Global dust storms don’t seem to significantly reshape Martian sand dunes
For scientists who track sand dunes shift inches across the surface, the global dust storm offered critical evidence in their investigation of wind patterns on the Red Planet.
Only the forceful winds during a global dust storm would be able to move the planet’s extensive dunes, scientists once thought, given that Mars’ super thin atmosphere makes 100-mile-per-hour wind feel like a breeze. Yet images from orbiters and landers throughout the decades have revealed that Martian sand moves all the time, implying that it doesn’t need strong gusts to do so.

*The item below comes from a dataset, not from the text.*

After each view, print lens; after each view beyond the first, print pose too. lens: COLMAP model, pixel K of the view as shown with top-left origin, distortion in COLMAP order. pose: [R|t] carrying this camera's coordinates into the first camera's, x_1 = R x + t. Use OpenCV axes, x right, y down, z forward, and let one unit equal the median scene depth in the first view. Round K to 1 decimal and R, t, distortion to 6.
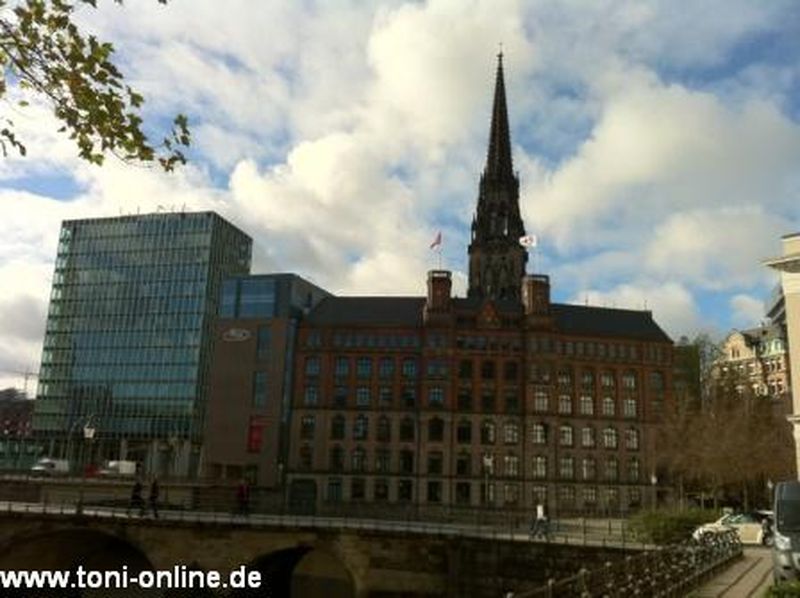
lens RADIAL K [[738.2, 0, 400.4], [0, 738.2, 287.4], [0, 0, 1]] dist [0.089537, -0.277068]
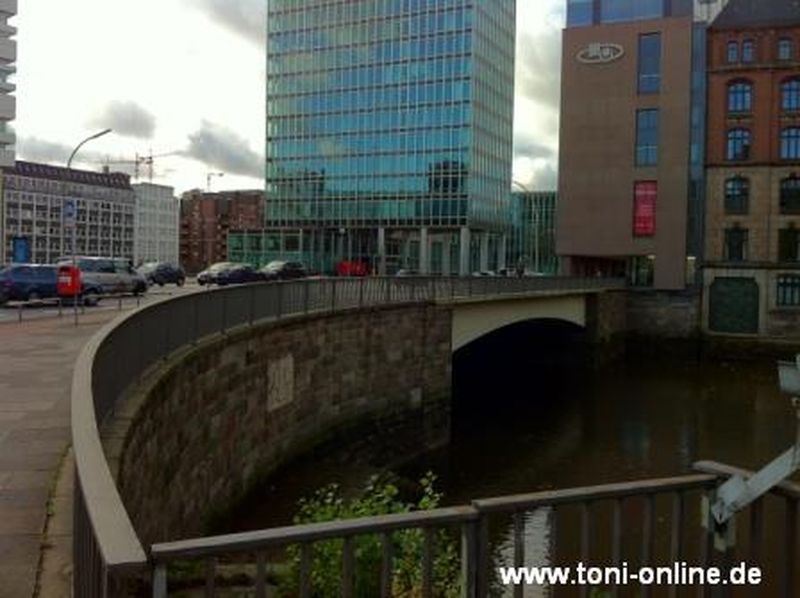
lens RADIAL K [[738.2, 0, 400.4], [0, 738.2, 287.4], [0, 0, 1]] dist [0.089537, -0.277068]
pose [[0.979154, -0.005549, -0.203042, -0.267140], [0.060656, 0.962003, 0.266215, 0.079220], [0.193850, -0.272981, 0.942286, 0.337484]]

This was a surprise to researchers.
Now that scientists finally got to watch a global dust storm from the ground through the eyes of NASA’s Curiosity rover, they noticed another surprising characteristic of Martian wind: strong gusts don’t appear to move sand more than normal. “This has added to the overall mystery of how wind behaves on Mars,” says Mariah Baker, a Ph.D. student at Johns Hopkins University in Baltimore, Maryland, who helps track changes in Martian sand ripples
Ongoing analysis of the entire Martian globe will reveal whether Gale Crater, where Curiosity is roving, was unique. The heart of the storm was over Opportunity, after all, which was roving on the other side of the globe from Curiosity. Plus, wind may behave differently inside Gale Crater, scientists note. “Were we being sheltered?” Guzewich says. “That’s possible.”
If it turns out sand dunes didn’t shift much anywhere on Mars during the storm, there could be a good reason, Baker says: “Winds swirling dust around in the atmosphere might not be the same thing as winds on the surface.” Some scientists think that when dust gets lifted into the atmosphere during a global storm, blocking sunlight from reaching the surface, it shuts down the wind-generating process close to the ground that, under normal conditions, is induced by temperature fluctuations between the air and surface.
Whatever the reason turns out to be, understanding the behavior of sand dunes today helps us reveal Mars’s ancient climate, says Baker: “We can look at wind-shaped sandstones on the surface and look at dunes that are moving now, and say, ‘OK, what does that say about the conditions that were here billions of years ago when these dunes were moving and now are cemented into the rock record?’”
Dust storms make rover-cleansing dust devils disappear
Dust devils, which are rotating columns of air and dust, are common on Mars. They form when hot air from the surface rises, creating a current of air that forms a whirlwind. These devils are useful for cleaning off dust from the panels of solar-powered spacecraft, like InSight, as they pass over them. Thus, it’s important to understand how often they occur.
Curiosity is powered by a nuclear battery, which allowed it to collect data while Opportunity hibernated, with minimal sunlight reaching its solar panels. Through Curiosity, we learned that dust devils disappear during a dust storm, right when we need them most, and for months afterwards. This happens because of an interruption in the same wind-generating process that might affect the movement of sand dunes.
Guzewich says that understanding a global storm’s impact on dust devils is important in planning how to power equipment during future Mars missions: “You need to be prepared to go a while before your next dust devil passes over and cleans you off.”